* Belge metni *
:::::

KURT YAVRUSU
  GÜNLÜK KONU ARSİVİ - 5
 
 
SON BASKIN VE GERİSİNDEKİLER 

H.Hüseyin MEMİŞ

http://www.acikistihbarat.com/Haberler.asp?haber=7064

 

AKP'de sorunlar diz boyu. AKP, için için kaynayan ve kaynadıkça da çözülemezliği artan bir "zift" gibi.

İktidarın ve AKP'nin başı, hem kendisiyle hem de partisiyle gizli bir savaş içinde. Paralı bakanlıklar RTE'nin ekibinde, karar bakanlıkları ise Çankaya'nın yeni sakininin gölgesinde. RTE, AG'yi Çankaya'ya yollarken, ondan kurtulacağını sanıyordu ama iktidar erki birdenbire ikiye bölündü.

RTE'nin tek derdi bu mu?

:::::

* Veri satırları *
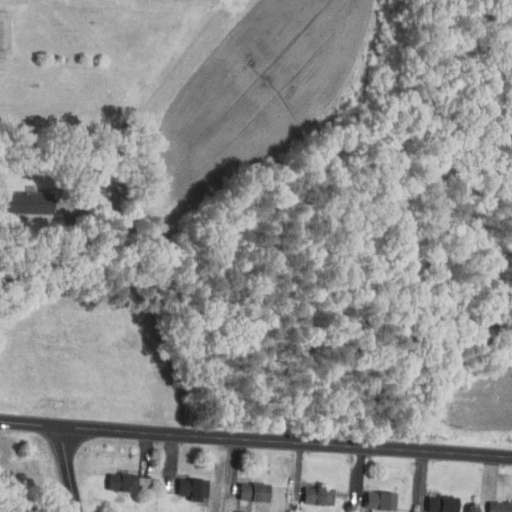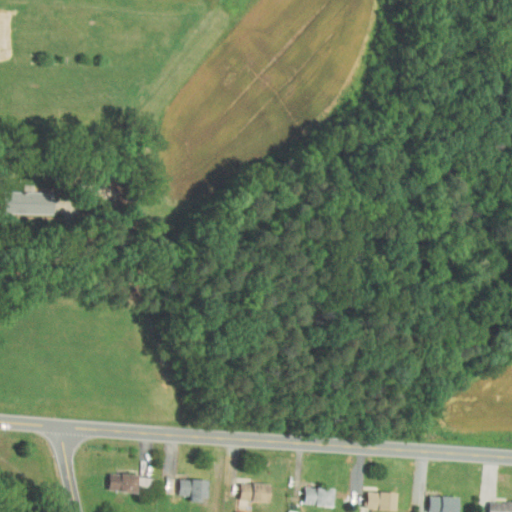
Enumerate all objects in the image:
building: (21, 197)
road: (255, 440)
road: (81, 469)
building: (111, 475)
building: (182, 482)
building: (243, 485)
building: (307, 490)
building: (370, 494)
building: (432, 498)
building: (494, 503)
building: (230, 509)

:::::

* Görevler *
a – AKP hakkındaki yazıda "İktidarın ve AKP'nin başı" sözleriyle başlayan paragrafı, ana bilgilerini koruyarak daha kısa biçimde yeniden yazın.
b – AKP hakkındaki yazıyı son cümlesinden sonra sürdürün.

* Alıştırma cevapları *
a – İktidarın ve AKP'nin başı, hem kendisiyle hem partisiyle gizlice savaşıyor. Paralı bakanlıklar RTE'nin ekibinde, karar bakanlıkları ise Çankaya'nın yeni sakininin gölgesinde. RTE, AG'yi Çankaya'ya göndererek ondan kurtulacağını sanmıştı ama iktidar erki ikiye bölündü.

b –
Hayır. En azından iki derdi daha var.

Birincisi, daha önceleri RTE'nin "Ağlayan Şeytan" dediği Salya Sümük Efendi'nin iktidara olan açık etkisi; ikincisi ise Sakallı Şeytan ekibinin akçalı işlere müdahalesi. Lepiska Saçlı fındıkçı danışman, Mısırakıtan gibileri Sakallı Şeytan'ın dergâhının imalatları ve dergâh terbiyesine (!) göre hepsi de RTE'nin üzerinde.


Parti içi Kürtçü lobi, seçimler sonrası hiç beklemediği bir muamele ile karşı karşıya kalınca bazı konularda frene bastılar ki, bu konu da RTE'nin bir başka sorunu.

RTE'nin önemli dertlerinden biri de ABD'deki "Ulusalcı Amerikalılılar" ile "Neo-Con"cu-İsrailci Amerikalılar arasında sıkışıp kalması.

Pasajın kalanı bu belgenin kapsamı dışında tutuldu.